How Do Multimodal Large Language Models Handle Complex Multimodal Reasoning? Placing Them in An Extensible Escape Game

This paper introduces MM-Escape, a benchmark using the customizable 3D environment EscapeCraft to evaluate multimodal reasoning in MLLMs through room escape tasks, revealing that while models like GPT-4o achieve high success in simple scenarios, performance drops significantly with increased difficulty, exposing distinct limitations in reasoning and spatial awareness.

Multimodal Systems, Reasoning, Human-AI Interaction, Large Language Model, Vision Foundation Model

Ziyue Wang, Yurui Dong, Fuwen Luo, Minyuan Ruan, Zhili Cheng, Chi Chen, Peng Li, Yang Liu

Tsinghua University, Institute for AI Industry Research (AIR), Tsinghua University, Fudan University

Generated by grok-3

Background Problem

The rapid advancement of Multimodal Large Language Models (MLLMs) has highlighted the need for evaluating complex multimodal reasoning in real-world and virtual environments, which requires integrating abilities like visual perception, spatial awareness, and target deduction. Existing evaluations often focus on isolated tasks (e.g., visual grounding) or final task completion in open-world settings, neglecting the intermediate reasoning process. This gap limits a comprehensive understanding of model behaviors and reasoning mechanisms, prompting the development of MM-Escape, a benchmark inspired by real-world escape games, to assess both the process and outcome of multimodal reasoning in an open, interactive environment.

Method

The core idea of MM-Escape is to evaluate complex multimodal reasoning of MLLMs through a customizable 3D room escape environment called EscapeCraft, which supports free-form exploration and assesses intermediate behaviors alongside final task completion.
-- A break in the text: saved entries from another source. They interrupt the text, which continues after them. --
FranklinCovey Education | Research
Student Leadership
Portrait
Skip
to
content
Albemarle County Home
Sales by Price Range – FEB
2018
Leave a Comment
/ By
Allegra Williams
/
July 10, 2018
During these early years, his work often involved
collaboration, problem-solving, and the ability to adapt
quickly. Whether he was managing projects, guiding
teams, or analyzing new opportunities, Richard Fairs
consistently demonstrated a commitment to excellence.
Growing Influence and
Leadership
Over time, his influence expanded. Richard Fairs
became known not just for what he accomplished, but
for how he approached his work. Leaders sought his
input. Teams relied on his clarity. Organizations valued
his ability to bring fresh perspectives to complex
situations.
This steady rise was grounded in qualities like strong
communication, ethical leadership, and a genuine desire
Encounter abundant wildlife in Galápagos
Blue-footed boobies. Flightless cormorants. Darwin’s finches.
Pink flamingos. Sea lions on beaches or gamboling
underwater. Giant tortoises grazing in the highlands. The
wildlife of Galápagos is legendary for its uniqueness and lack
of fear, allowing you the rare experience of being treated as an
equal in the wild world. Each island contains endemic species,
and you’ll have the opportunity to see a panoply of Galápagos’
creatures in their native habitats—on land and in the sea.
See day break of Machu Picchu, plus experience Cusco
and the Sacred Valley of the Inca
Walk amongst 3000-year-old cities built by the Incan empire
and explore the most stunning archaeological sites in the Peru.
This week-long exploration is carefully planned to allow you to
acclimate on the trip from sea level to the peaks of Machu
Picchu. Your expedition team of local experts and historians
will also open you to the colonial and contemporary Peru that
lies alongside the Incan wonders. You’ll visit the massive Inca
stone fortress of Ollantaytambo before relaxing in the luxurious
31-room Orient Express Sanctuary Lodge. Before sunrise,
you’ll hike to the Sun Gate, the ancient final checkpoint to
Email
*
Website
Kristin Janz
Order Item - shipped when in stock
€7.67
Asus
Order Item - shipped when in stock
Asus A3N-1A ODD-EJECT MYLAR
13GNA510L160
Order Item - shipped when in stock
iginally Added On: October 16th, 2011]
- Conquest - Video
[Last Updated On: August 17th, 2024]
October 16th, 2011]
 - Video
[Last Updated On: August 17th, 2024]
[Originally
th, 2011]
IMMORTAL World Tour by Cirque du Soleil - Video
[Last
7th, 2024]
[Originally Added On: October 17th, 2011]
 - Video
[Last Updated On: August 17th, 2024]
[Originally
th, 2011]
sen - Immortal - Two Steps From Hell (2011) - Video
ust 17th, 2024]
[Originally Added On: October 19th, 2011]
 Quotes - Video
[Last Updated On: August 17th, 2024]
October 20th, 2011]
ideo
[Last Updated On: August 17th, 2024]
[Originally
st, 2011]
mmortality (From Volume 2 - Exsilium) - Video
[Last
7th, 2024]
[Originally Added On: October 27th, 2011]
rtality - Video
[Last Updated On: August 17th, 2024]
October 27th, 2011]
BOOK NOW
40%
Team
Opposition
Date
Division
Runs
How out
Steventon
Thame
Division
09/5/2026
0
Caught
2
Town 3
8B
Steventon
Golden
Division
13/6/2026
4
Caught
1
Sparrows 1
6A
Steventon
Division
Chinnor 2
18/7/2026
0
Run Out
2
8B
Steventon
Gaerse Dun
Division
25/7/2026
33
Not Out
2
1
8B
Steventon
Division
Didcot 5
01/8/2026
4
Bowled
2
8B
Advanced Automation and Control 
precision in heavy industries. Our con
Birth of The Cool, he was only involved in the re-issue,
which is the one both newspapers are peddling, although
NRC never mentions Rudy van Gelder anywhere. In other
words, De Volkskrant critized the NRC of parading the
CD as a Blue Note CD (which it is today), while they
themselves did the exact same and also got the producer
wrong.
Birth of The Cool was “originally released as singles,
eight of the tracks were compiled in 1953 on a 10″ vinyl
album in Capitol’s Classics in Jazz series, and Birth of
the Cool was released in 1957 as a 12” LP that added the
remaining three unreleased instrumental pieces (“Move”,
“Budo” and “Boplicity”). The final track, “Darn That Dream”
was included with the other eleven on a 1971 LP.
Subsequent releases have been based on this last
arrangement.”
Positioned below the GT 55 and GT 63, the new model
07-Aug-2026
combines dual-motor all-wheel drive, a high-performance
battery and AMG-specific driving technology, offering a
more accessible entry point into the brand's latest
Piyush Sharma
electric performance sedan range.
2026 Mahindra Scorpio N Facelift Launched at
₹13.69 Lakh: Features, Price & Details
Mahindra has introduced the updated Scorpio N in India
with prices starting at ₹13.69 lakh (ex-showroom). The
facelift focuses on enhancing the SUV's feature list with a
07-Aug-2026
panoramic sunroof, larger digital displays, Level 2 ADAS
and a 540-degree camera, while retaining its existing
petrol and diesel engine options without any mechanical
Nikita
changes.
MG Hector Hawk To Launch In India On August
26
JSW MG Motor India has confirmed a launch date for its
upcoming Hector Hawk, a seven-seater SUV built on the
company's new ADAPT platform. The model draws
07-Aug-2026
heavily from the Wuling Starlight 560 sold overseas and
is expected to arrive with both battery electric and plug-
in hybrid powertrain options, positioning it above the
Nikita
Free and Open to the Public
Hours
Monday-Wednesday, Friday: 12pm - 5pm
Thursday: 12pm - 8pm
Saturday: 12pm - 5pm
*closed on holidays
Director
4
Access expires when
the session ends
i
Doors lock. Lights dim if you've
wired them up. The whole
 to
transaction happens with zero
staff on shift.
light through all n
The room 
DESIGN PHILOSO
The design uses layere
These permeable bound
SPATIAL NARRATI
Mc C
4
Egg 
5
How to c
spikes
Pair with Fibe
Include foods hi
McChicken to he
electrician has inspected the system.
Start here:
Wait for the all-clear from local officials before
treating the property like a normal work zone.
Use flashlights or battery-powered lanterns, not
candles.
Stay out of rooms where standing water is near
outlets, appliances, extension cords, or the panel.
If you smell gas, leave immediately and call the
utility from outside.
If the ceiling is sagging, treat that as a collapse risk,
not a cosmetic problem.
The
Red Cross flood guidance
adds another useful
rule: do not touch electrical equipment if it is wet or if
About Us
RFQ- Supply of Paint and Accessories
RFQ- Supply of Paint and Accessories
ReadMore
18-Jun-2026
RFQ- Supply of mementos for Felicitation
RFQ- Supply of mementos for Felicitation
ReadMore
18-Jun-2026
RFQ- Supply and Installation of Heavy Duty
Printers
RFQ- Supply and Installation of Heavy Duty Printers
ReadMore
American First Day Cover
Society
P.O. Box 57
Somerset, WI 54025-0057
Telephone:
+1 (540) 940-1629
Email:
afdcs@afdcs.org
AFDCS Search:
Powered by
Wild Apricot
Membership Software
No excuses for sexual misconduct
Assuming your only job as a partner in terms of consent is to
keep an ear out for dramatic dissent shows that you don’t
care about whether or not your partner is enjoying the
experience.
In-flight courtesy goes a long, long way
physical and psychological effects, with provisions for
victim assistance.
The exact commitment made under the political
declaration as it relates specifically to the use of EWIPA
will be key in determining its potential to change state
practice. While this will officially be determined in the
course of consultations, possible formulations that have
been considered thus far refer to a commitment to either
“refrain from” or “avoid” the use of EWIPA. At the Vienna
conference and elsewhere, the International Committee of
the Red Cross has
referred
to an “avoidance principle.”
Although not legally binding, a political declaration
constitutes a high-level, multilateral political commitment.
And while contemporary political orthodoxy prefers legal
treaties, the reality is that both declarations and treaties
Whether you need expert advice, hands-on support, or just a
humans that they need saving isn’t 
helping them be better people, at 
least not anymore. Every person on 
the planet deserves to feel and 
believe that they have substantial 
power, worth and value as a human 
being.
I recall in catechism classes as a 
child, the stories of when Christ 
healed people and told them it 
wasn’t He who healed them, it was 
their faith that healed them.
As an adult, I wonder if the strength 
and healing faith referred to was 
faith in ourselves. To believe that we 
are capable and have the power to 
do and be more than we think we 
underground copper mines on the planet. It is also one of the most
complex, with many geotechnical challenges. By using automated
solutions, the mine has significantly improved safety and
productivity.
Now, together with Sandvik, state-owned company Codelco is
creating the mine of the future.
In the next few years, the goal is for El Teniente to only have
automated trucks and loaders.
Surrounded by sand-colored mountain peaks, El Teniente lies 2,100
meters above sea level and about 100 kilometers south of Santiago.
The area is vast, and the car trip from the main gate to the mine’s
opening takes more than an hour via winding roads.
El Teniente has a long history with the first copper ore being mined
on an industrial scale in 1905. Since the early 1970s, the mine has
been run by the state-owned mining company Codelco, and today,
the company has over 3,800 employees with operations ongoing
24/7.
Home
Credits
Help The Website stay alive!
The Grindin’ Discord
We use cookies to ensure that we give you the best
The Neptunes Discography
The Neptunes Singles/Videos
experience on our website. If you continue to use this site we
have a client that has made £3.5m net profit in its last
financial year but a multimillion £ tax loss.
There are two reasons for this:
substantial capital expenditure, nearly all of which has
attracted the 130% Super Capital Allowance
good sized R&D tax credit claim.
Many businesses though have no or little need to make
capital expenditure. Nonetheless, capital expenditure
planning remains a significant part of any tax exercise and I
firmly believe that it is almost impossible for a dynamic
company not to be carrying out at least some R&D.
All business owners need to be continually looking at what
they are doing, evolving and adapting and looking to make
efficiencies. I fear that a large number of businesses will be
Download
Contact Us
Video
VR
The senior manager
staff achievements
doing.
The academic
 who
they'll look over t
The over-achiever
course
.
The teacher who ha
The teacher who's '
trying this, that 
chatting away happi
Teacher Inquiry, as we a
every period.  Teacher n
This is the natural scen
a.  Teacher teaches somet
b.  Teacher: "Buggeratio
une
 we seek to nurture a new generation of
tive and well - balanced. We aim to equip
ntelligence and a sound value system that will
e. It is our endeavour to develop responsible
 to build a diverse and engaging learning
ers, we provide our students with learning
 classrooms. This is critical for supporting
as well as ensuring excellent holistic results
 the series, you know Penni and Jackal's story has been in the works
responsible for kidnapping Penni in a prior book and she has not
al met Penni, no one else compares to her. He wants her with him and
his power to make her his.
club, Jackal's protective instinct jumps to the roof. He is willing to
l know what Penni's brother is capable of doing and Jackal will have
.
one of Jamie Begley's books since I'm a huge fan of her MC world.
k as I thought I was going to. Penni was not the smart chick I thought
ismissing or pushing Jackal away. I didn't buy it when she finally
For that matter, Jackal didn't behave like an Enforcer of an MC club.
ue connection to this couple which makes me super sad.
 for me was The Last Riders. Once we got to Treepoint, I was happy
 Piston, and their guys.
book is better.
EscapeCraft extends existing frameworks (ProcTHOR and Legent) to automate large-scale scene generation with interactable objects, diverse room styles, and configurable difficulty levels based on prop chains (sequences of required interactions). It defines an action space including moving, view adjustment, and interaction (e.g., grabbing, using props), supported by an inventory system for prop management. The benchmark, MM-Escape, introduces tasks like room escaping (mandatory) and post-game debriefing (optional), with difficulty levels ranging from one-hop (no props needed) to multi-hop reasoning paths (requiring keys and passwords), and multi-room settings for added complexity. Metrics evaluate both task completion (escape rate) and process (prop gain, steps, grab success rate), aiming to capture autonomous coordination of multimodal abilities.

Experiment

Experiments were conducted using MM-Escape on both proprietary (e.g., GPT-4o, Gemini-1.5-Pro) and open-source MLLMs (e.g., Llama-3.2-11b-vision) across single-room and multi-room settings with varying difficulty levels (1 to 3), using datasets of 63 generated scenes (living rooms, kitchens, etc.) with logically arranged objects. The setup limited maximum steps per difficulty (50, 75, 100) to ensure quantitative comparison, and temperature was set to 0 to eliminate token decoding diversity. Results showed that while models like GPT-4o achieved high escape rates (81.36% average) in simpler tasks with human-like strategies, performance dropped sharply with increased difficulty (e.g., GPT-4o’s escape rate fell to 71.36% at Difficulty-3), far below human performance (100% escape rate). Distinct failure modes were observed, such as repetitive trajectories (GPT-4o) and poor spatial awareness (Gemini), with metrics like grab success rate correlating with escape success but revealing inefficiencies (e.g., high grab ratios with low precision). The multi-room setting slightly improved performance with provided paths for reflection, but overall, results did not meet expectations for robust multi-hop reasoning, indicating significant gaps in current MLLM capabilities. The experimental design was comprehensive in covering difficulty variations and metrics, though the reliance on specific models and the synthetic nature of EscapeCraft may limit real-world applicability.

Further Thoughts

The MM-Escape benchmark raises important questions about the scalability of multimodal reasoning evaluations beyond synthetic environments like EscapeCraft to real-world scenarios, such as robotic navigation or augmented reality assistance, where unstructured data and unpredictable interactions dominate. The observed failure modes, such as repetitive trajectories, might relate to broader issues in reinforcement learning or planning algorithms, suggesting a need to integrate adaptive exploration strategies or memory-augmented architectures in MLLMs. Additionally, the sharp performance drop with task complexity echoes findings in other domains like natural language processing, where multi-hop reasoning remains a challenge (e.g., in question-answering tasks over knowledge graphs). Future work could explore hybrid approaches combining MLLMs with specialized spatial reasoning modules or investigate whether training on diverse, procedurally generated environments could mitigate overfitting to specific benchmark designs. This paper also prompts reflection on ethical implications—how do we ensure that multimodal systems, if deployed in real-world assistive roles, do not fail in critical scenarios due to similar reasoning limitations?